Japan’s New Minister of Science, Technology, and IT is Big on Blockchain Technology
Japan Gets Pro-Blockchain Minister of Science, Tech, IT
Japanese Prime Minister, Shinzō Abe has appointed a pro-blockchain politician, Takuya Hirai, as Minister of Minister of Science, Technology, and IT.
According to reports, Hirai is one of the proponents of a regulation legalizing crypto exchanges in Japan last year. His appointment will see him head the affairs of the ministry with a mandate to oversee official government policy towards financial technologies, among other things.
Hirai is a member of the ruling Liberal Democratic Party (LDP) and has been at the forefront of charting the course of blockchain when he was Chair of the Liberal Democratic Party's IT Strategy Special Committee.
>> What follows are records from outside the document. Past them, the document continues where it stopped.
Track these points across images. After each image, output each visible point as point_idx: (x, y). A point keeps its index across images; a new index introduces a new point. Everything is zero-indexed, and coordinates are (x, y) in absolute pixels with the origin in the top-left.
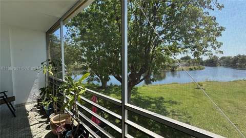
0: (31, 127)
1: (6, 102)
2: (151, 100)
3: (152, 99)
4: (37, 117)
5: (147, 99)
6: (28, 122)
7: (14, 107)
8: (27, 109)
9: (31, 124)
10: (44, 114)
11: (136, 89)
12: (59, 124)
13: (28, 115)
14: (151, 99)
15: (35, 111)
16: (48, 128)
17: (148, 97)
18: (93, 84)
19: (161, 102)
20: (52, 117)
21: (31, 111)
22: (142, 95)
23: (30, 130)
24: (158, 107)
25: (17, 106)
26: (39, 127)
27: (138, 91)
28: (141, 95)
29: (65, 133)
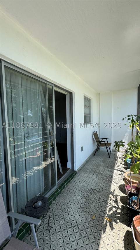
0: (115, 171)
1: (106, 146)
4: (121, 165)
6: (114, 166)
7: (111, 150)
8: (118, 155)
9: (115, 168)
10: (127, 166)
13: (116, 160)
15: (122, 160)
21: (120, 158)
23: (113, 173)
26: (119, 174)
29: (132, 194)
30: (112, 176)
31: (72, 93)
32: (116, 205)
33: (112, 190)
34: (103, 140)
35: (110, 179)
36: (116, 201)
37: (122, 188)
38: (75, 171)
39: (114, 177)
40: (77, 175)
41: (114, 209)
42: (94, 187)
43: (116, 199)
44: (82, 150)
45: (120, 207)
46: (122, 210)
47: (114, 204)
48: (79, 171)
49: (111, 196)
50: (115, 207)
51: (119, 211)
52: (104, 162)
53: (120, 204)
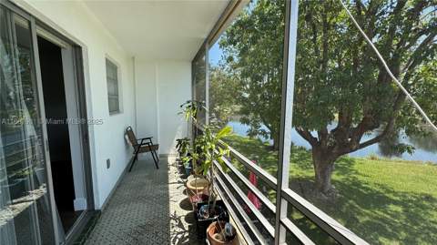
0: (170, 186)
1: (150, 150)
2: (391, 196)
3: (395, 194)
4: (177, 175)
5: (377, 189)
7: (158, 157)
8: (169, 162)
9: (170, 182)
10: (185, 173)
11: (351, 162)
12: (195, 191)
13: (169, 169)
14: (389, 192)
15: (176, 167)
16: (184, 192)
17: (382, 187)
18: (259, 140)
19: (423, 207)
20: (191, 179)
21: (173, 165)
22: (365, 179)
23: (168, 189)
24: (409, 217)
25: (161, 156)
26: (178, 188)
27: (355, 167)
28: (360, 178)
29: (200, 205)
30: (167, 195)
31: (80, 48)
32: (181, 230)
33: (172, 212)
34: (144, 142)
35: (166, 200)
36: (180, 225)
37: (185, 205)
38: (99, 211)
39: (171, 195)
40: (104, 216)
41: (180, 236)
42: (143, 223)
43: (180, 221)
44: (108, 167)
45: (187, 229)
46: (189, 231)
47: (179, 230)
48: (105, 209)
49: (172, 221)
50: (181, 233)
51: (187, 234)
52: (150, 177)
53: (186, 225)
He comes to the role with a wealth of experience in policy-making with regards to the tech space. For instance, in 2015 he was involved in drafting Japan’s basic cybersecurity law,
Hirai had said that the LDP concluded that,
“The government will, for now, avoid a move towards legal regulation of cryptocurrencies such as Bitcoin (BTC).”
Being a pro-blockchain minister, observers say Hirai has already shown positivity towards Initial Coin Offerings (ICO) at the JBA (Japan Blockchain Association) meeting this August; he has also advised the ICO Business Study Group at Tama University's Rule Formation Strategy Institute.
In regards to progress in establishing futures rules “such as the creation of voluntary ICO regulations in the future, various support and efforts from the government are [to be] expected,” given the appointment of a figure that is well versed in crypto to the head post of the country’s Science, Technology, and IT Ministry.
It had been reported that Hirai’s advisory role at Tama University released a wide-ranging list of guidelines for the regulation and full legalization of ICOs in the country, which will reportedly be officially considered by Japan’s Financial Services Agency, and could eventually be passed into law in a few years’ time.
The guidelines included rules for anti-money-laundering (AML), know-your-customer (KYC) measures, tracking project progress, and protecting existing equity and debt holders.